* **Task prompt**: Below are entries; copy exactly the lines from the one with "left elbow: (109, 178)" through the one with "right elbow: (85, 179)", both included, and leave out the rest.

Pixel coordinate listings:
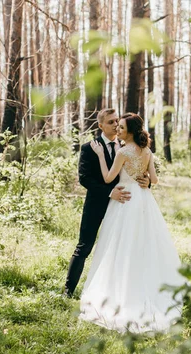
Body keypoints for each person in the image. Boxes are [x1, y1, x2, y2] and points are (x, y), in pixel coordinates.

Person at [79, 113, 186, 333]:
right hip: (144, 199)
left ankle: (122, 288)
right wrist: (145, 177)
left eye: (121, 128)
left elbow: (109, 178)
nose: (118, 129)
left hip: (124, 200)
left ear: (129, 132)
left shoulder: (122, 151)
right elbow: (154, 180)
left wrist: (101, 156)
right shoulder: (147, 151)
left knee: (121, 244)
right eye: (116, 126)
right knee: (145, 242)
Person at [64, 109, 149, 298]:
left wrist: (147, 180)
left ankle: (116, 291)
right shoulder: (89, 147)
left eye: (117, 121)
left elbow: (138, 170)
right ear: (100, 125)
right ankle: (68, 290)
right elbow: (85, 179)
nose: (115, 125)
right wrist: (110, 193)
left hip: (123, 205)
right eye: (110, 122)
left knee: (121, 247)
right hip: (97, 203)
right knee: (84, 246)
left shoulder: (127, 145)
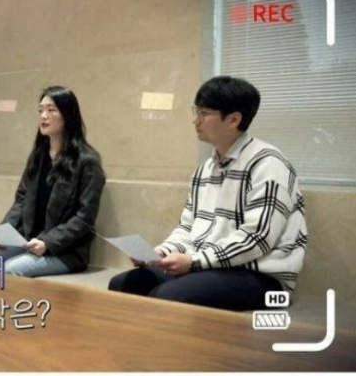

* **Solution to this task**:
left elbow: (109, 178)
nose: (118, 129)
left hip: (124, 200)
left ear: (129, 132)
left shoulder: (122, 151)
right elbow: (154, 180)
left wrist: (101, 156)
right shoulder: (147, 151)
left knee: (121, 244)
right eye: (116, 126)
right knee: (145, 242)
Person at [64, 109, 149, 298]:
left wrist: (147, 180)
left ankle: (116, 291)
right shoulder: (89, 147)
left eye: (117, 121)
left elbow: (138, 170)
right ear: (100, 125)
right ankle: (68, 290)
right elbow: (85, 179)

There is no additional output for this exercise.